Required Device Settings

  • Position reporting enabled in the Meshtastic app
  • User Info broadcasting enabled; node name and ID are not shared by default
  • Correct channel participation; nodes must be on the same channel or allowed via routing
  • Reasonable broadcast interval; extremely long intervals may appear as offline

Connectivity & Network Conditions

  • Node must be powered and online; sleeping or low-powered solar nodes may update infrequently
  • Mesh hops and terrain affect delivery; distant nodes may report intermittently
  • MQTT or gateway access must exist somewhere in the mesh; direct LoRa-only nodes still rely on routing

Common Reasons a Node Does Not Appear

  • GPS installed but no satellite lock yet
  • Position or User Info sharing disabled
  • Node recently rebooted and has not re-broadcast
  • Low battery or power-saving mode suppressing transmissions

Important Note

Mesh-Plug does not force data collection. All data shown in the dashboard is voluntarily broadcast by each node owner according to their own device settings and hardware.

For temperature and humidity readings to appear, Mesh-Plug users need to have atmospheric sensors on their Node.

Restricting Live Mode Access (Recommended)

Live mode connects the browser directly to your MQTT broker and should only be accessible to trusted operators. The safest approach is to treat live dashboards like an admin console, not a public page.

Below are proven ways to restrict access.


Option 1) WordPress Role / Capability Gating (Most Common)

Create a private page for live operations and restrict it to administrators (or a custom role).

Example Live Ops page shortcode

[mesh_plug mode="live" height="700px"]

Best practices

  • Set page visibility to Private or Password Protected
  • Limit access to the Administrator role
  • Use a membership or capability plugin if finer control is needed

This keeps live mode entirely inside WordPress’s permission system.


Option 2) Observer Lock on Public Pages (Strongly Recommended)

For any page that may ever be shared publicly, hard-lock observer mode.

[mesh_plug mode="observer" force="1" height="600px"]

Even if:

  • An admin is logged in
  • Credentials are configured
  • Auto mode is enabled

…the page will never attempt an MQTT connection.

This is the safest configuration for:

  • Share links
  • Community dashboards
  • Informational embeds

Option 3) HTTP Basic Auth (High-Security / Ops-Only)

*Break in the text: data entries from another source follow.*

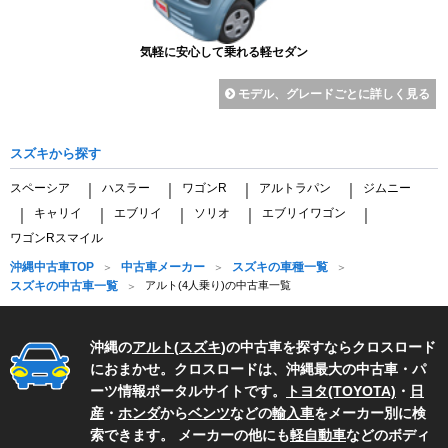
気軽に安心して乗れる軽セダン
モデル、グレードごとに詳しく見る
スズキから探す
スペーシア
ハスラー
ワゴンR
アルトラパン
ジムニー
｜
｜
｜
｜
キャリイ
エブリイ
ソリオ
エブリイワゴン
｜
｜
｜
｜
｜
ワゴンRスマイル
沖縄中古車TOP
中古車メーカー
スズキの車種一覧
スズキの中古車一覧
アルト(4人乗り)の中古車一覧
沖縄の
アルト
(
スズキ
)の中古車を探すならクロスロード
におまかせ。クロスロードは、沖縄最大の中古車・パ
ーツ情報ポータルサイトです。
トヨタ(TOYOTA)
・
日
産
・
ホンダ
から
ベンツ
などの
輸入車
をメーカー別に検
索できます。 メーカーの他にも
軽自動車
などのボディ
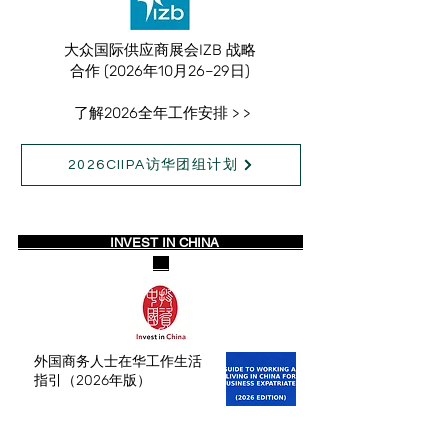
大众国际供应商展会IZB 战略
合作 (2026年10月26–29日)
了解2026全年工作安排 > >
2026CIIPA访华团组计划
INVEST IN CHINA
外国商务人士在华工作生活
指引（2026年版）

For advanced setups, protect the live dashboard at the server level.

Use this when:

  • The page is used for troubleshooting
  • Multiple operators need access
  • You want protection outside WordPress

Typical setup:

  • Password-protect the page or directory via .htaccess or NGINX
  • Use Mesh-Plug live mode only behind that auth wall

This is ideal for staging, NOC screens, or field testing.


Option 4) Separate Environments (Best Practice for Power Users)

Run observer dashboards on production, and live dashboards on staging.

  • Production site: observer mode only
  • Staging or internal site: live mode enabled
  • Same MQTT backend; different UI exposure

This eliminates the risk of accidentally exposing live credentials.


Golden Rules

  • Never embed live mode on public pages
  • Always use force="1" on shareable dashboards
  • Keep live dashboards isolated and intentional
  • Treat MQTT credentials like API keys

Mesh-Plug is intentionally conservative; observer mode exists so you can safely share mesh data without exposing your infrastructure.